Stored data entries

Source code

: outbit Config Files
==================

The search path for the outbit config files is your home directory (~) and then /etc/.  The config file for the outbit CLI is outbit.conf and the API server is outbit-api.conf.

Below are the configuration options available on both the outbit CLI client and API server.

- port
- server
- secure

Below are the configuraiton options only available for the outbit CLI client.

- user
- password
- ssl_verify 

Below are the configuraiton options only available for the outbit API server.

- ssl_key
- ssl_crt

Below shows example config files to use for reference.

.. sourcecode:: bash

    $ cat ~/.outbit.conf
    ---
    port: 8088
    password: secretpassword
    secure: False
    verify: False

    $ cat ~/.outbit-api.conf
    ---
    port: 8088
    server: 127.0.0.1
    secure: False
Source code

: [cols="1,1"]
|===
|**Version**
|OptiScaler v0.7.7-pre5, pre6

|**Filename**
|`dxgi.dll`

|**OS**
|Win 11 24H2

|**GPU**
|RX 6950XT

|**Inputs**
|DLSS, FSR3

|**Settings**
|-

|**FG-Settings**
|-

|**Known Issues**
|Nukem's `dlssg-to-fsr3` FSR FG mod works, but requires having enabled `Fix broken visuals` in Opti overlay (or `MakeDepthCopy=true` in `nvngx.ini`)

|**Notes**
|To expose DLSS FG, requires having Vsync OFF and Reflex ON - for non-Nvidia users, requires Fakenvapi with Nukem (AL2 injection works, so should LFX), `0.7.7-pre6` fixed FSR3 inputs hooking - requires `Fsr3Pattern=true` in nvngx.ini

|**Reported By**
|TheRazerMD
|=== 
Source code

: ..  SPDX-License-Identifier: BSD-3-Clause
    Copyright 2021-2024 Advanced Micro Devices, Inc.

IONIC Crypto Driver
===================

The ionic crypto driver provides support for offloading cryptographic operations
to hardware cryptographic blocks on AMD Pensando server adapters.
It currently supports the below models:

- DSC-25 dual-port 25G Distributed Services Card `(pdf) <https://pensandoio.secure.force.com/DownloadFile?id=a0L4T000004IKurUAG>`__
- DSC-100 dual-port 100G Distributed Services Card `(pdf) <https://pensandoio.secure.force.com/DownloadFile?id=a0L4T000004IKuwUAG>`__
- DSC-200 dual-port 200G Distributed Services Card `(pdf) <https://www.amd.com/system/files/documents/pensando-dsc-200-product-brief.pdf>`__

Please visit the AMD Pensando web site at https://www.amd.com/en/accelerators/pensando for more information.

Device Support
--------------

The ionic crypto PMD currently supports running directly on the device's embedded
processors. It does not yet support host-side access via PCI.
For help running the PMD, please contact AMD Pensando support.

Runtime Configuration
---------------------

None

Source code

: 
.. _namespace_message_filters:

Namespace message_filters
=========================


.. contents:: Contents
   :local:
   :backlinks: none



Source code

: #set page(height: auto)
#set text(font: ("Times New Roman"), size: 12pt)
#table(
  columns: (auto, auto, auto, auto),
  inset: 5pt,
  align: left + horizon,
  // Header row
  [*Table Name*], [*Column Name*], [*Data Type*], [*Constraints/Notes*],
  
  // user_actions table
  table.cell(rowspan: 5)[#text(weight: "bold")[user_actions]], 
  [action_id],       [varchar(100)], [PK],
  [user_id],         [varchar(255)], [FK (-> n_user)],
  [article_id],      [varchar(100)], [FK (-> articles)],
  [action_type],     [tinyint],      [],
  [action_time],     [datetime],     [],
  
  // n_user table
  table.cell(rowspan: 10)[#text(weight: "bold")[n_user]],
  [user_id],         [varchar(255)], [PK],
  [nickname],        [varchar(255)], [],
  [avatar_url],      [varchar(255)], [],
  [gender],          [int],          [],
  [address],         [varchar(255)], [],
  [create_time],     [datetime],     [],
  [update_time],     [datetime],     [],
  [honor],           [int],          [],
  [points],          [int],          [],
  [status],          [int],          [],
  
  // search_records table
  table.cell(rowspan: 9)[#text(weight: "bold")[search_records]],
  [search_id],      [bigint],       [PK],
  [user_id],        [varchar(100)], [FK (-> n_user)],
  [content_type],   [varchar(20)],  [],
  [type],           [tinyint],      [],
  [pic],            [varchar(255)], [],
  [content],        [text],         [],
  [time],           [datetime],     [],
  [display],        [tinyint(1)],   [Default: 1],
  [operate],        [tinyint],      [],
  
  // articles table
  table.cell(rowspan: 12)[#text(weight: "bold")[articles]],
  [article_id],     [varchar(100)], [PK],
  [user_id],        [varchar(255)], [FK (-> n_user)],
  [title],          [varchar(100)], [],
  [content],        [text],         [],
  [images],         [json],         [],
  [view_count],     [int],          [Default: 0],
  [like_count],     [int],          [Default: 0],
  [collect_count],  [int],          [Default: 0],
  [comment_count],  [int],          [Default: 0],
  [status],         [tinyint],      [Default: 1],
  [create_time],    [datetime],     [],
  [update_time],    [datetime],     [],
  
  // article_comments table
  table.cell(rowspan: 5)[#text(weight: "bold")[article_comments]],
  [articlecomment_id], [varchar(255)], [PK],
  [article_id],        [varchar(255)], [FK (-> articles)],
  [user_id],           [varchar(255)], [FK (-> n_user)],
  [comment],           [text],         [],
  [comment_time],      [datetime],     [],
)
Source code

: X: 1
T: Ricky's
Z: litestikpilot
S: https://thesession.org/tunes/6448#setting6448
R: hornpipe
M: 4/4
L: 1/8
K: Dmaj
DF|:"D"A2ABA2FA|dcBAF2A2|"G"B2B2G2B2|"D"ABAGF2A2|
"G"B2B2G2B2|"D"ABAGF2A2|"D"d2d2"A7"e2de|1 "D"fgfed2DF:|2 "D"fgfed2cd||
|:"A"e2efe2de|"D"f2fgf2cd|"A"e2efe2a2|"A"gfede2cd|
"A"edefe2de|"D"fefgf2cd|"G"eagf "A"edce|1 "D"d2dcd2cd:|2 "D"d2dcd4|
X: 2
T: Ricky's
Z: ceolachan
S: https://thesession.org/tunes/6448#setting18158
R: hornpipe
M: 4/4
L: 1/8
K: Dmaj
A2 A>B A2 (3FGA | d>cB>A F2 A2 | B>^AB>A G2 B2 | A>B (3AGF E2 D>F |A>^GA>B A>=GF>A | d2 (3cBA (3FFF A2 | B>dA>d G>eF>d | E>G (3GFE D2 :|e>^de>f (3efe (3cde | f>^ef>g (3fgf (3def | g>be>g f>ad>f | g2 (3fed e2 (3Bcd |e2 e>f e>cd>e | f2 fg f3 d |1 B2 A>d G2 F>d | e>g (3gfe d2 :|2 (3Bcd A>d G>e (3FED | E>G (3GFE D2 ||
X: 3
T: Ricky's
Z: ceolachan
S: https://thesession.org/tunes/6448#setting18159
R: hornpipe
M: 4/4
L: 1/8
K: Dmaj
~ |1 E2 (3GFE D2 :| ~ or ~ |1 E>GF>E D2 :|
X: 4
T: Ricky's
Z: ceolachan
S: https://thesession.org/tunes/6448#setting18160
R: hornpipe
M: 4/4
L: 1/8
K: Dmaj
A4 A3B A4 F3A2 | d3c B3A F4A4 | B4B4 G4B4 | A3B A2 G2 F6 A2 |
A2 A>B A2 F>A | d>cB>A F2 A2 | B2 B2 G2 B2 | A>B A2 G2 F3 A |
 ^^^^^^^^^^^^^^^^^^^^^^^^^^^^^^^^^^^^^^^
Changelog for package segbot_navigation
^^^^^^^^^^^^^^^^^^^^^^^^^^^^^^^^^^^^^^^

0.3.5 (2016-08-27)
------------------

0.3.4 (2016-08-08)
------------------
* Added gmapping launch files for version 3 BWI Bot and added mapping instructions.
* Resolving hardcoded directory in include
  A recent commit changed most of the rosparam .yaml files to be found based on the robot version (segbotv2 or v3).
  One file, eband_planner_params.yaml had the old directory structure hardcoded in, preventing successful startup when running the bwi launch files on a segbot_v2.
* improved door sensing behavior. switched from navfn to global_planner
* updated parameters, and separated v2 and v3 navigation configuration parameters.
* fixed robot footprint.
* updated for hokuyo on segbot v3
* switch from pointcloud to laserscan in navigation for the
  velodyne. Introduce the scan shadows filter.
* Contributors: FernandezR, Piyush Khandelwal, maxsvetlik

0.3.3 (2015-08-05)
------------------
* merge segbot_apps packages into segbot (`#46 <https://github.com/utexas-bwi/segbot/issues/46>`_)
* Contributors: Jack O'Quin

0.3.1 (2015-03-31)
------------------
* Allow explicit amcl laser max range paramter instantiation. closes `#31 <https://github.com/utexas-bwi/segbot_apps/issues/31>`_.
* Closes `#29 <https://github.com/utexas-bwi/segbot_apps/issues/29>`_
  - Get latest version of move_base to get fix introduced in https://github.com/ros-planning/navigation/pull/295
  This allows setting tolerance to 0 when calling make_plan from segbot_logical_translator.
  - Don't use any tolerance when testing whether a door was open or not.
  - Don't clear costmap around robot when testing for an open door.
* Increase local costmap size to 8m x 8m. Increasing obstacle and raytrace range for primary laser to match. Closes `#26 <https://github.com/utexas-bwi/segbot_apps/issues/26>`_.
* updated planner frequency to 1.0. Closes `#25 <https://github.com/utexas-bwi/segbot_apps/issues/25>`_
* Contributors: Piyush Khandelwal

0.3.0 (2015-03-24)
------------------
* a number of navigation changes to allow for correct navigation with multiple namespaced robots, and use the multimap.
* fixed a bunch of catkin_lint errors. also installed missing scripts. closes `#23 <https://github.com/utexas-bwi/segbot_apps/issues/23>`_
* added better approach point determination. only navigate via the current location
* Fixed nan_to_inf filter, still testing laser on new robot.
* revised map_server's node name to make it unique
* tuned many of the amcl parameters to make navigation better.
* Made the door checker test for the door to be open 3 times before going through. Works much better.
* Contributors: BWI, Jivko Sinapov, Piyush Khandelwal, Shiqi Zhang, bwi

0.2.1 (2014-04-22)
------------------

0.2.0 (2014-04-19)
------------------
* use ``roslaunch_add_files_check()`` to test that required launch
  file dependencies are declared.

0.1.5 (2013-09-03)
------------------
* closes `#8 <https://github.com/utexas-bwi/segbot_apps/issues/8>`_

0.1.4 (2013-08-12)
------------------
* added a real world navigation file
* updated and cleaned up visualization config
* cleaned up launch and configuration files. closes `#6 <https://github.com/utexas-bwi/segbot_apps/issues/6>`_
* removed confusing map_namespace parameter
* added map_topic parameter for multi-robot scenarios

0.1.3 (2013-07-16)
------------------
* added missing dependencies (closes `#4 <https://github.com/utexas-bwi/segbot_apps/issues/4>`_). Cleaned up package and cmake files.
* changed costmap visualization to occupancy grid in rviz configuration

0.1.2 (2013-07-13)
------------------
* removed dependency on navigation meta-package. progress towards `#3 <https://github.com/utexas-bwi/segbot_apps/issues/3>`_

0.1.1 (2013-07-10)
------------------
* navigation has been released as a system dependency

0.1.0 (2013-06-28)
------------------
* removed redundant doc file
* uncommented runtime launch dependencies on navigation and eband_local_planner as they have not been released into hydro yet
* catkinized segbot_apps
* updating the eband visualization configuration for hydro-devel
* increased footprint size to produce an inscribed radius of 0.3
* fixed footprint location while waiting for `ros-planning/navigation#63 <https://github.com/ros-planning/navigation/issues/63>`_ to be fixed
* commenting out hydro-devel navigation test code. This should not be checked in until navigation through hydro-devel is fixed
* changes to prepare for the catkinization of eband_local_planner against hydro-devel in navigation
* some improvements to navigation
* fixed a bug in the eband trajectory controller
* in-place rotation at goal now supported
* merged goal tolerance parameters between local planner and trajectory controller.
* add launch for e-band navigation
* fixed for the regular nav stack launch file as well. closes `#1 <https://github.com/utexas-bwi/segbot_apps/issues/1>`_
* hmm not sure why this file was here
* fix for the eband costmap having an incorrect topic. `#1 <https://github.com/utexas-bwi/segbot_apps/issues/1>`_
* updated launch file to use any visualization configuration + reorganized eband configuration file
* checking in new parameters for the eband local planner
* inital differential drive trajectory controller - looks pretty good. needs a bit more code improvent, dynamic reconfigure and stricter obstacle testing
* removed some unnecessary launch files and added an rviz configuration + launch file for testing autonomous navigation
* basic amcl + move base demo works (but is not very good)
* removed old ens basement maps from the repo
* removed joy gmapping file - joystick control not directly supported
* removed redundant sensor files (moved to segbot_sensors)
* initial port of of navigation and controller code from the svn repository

--- Assignment ---
Transcribe each line of the data above, unaltered, from the one where "0.3.5 (2016-08-27)" appears to the one where "This allows setting" appears, inclusive of both.

--- Task solution ---
0.3.5 (2016-08-27)
------------------

0.3.4 (2016-08-08)
------------------
* Added gmapping launch files for version 3 BWI Bot and added mapping instructions.
* Resolving hardcoded directory in include
  A recent commit changed most of the rosparam .yaml files to be found based on the robot version (segbotv2 or v3).
  One file, eband_planner_params.yaml had the old directory structure hardcoded in, preventing successful startup when running the bwi launch files on a segbot_v2.
* improved door sensing behavior. switched from navfn to global_planner
* updated parameters, and separated v2 and v3 navigation configuration parameters.
* fixed robot footprint.
* updated for hokuyo on segbot v3
* switch from pointcloud to laserscan in navigation for the
  velodyne. Introduce the scan shadows filter.
* Contributors: FernandezR, Piyush Khandelwal, maxsvetlik

0.3.3 (2015-08-05)
------------------
* merge segbot_apps packages into segbot (`#46 <https://github.com/utexas-bwi/segbot/issues/46>`_)
* Contributors: Jack O'Quin

0.3.1 (2015-03-31)
------------------
* Allow explicit amcl laser max range paramter instantiation. closes `#31 <https://github.com/utexas-bwi/segbot_apps/issues/31>`_.
* Closes `#29 <https://github.com/utexas-bwi/segbot_apps/issues/29>`_
  - Get latest version of move_base to get fix introduced in https://github.com/ros-planning/navigation/pull/295
  This allows setting tolerance to 0 when calling make_plan from segbot_logical_translator.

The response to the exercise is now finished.